Stadtbaurat Thomas Vielhaber hatte kürzlich angekündigt, Ideen in die neue Masterplanung für die Plätze hinterm Hauptbahnhof einfließen lassen zu wollen. Die Stadt macht sich jetzt zwar für den Erhalt des Bauwerks stark, hat aber ebenso wie VWN die Abrisspläne möglichst lange vertraulich behandelt. Erst als diese Redaktion eine Anfrage bei der Stadt stellte, wurden die Ratspolitikerinnen und -politiker informiert.
Ob sich nun kurzffristig noch seriöse und finanzstarke Nachnutzer finden? „VWN gibt uns nicht genug Zeit“, schimpfte SPD-Ratsfraktionschef Lars Kelich am Mittwoch erneut: „Es ist krass, wie die agieren, sie haben doch auch eine Verantwortung für den Standort.“ Der größte Arbeitgeber Hannovers habe „den Turm 25 Jahre lang als Werbeträger genutzt und zieht sich jetzt aus der Affäre“.
Baumert dagegen sagt, er könne kaum ruhig schlafen, wenn der Turm nicht so schnell wie möglich abgetragen werde. Zwar sei das Bauwerk in seiner derzeitigen Form von Experten als standsicher deklariert, allerdings sei die Standsicherheit einem Gutachten vom 31. August 2023 zufolge „grenzwertig“, sagte Baumert.

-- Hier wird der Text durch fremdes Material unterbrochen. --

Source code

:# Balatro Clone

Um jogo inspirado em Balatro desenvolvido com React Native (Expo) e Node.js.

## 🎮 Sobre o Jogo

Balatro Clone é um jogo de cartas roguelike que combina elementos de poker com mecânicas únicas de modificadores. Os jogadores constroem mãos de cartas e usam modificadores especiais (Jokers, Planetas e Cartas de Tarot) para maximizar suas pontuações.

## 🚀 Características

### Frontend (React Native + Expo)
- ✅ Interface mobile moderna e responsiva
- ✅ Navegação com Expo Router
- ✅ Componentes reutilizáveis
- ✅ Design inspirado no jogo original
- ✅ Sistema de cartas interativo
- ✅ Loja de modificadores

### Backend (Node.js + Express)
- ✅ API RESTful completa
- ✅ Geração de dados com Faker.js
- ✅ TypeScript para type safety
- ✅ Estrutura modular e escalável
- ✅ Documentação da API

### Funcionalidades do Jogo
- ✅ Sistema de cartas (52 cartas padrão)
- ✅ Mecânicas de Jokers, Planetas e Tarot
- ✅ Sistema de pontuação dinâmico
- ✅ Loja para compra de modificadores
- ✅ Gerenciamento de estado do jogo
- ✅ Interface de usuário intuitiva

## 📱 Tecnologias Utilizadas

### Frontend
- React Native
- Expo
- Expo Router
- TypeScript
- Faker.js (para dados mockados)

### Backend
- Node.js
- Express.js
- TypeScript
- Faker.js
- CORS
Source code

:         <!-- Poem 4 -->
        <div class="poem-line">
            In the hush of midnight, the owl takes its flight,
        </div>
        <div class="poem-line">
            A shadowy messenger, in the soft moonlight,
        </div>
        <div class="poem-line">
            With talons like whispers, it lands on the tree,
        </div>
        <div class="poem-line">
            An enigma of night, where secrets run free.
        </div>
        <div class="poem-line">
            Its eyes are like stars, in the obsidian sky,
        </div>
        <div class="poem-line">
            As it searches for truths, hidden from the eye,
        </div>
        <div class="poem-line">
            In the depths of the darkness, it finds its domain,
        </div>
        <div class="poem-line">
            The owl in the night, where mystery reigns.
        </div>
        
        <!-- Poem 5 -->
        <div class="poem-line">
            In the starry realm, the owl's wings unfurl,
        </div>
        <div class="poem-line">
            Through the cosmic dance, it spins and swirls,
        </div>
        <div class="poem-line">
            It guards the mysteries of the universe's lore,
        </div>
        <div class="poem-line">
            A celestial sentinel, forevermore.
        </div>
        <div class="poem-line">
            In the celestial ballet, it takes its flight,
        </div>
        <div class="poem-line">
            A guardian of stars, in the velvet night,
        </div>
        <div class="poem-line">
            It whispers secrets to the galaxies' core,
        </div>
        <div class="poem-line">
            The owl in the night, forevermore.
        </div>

Die Verkehrssicherheit sei vorhanden. Seit der letzten Inspektion aber seien neue Abplatzungen am Stahlbeton entstanden. Trotz aller Untersuchen könne niemand definitiv ausschließen, wann wieder ein Betonteil zu Boden fallen werde. „Ich mag mir gar nicht vorstellen, was passiert, wenn trotz aller Vorsichtsmaßnahmen ein größeres Stück abplatzt und jemand zu Schaden kommt“, sagt Baumert.
Als Verantwortlicher wolle er daher den Abriss so schnell wie möglich, wenn nicht jemand anderes den Turm übernehme, sagte Baumert. Einen Zeitpunkt nannte der Markenvorstand auf Nachfrage nicht. Bei der Neugestaltung des Platzes wolle man sich beteiligen. Denkbar seien „Bäume oder Brunnen oder eine Skulptur“, sagte Baumert.
Definitiv aber wolle VWN die eigenen Leuchtschriften und Logos noch in diesem Jahr vom Turm entfernen. Die großflächigen Leuchtkörper stellten eine erhebliche Windlast dar, was den Turm weiter beanspruche. In wenigen Wochen sollen die Anlieger über den bevorstehenden Rückbau informiert werden.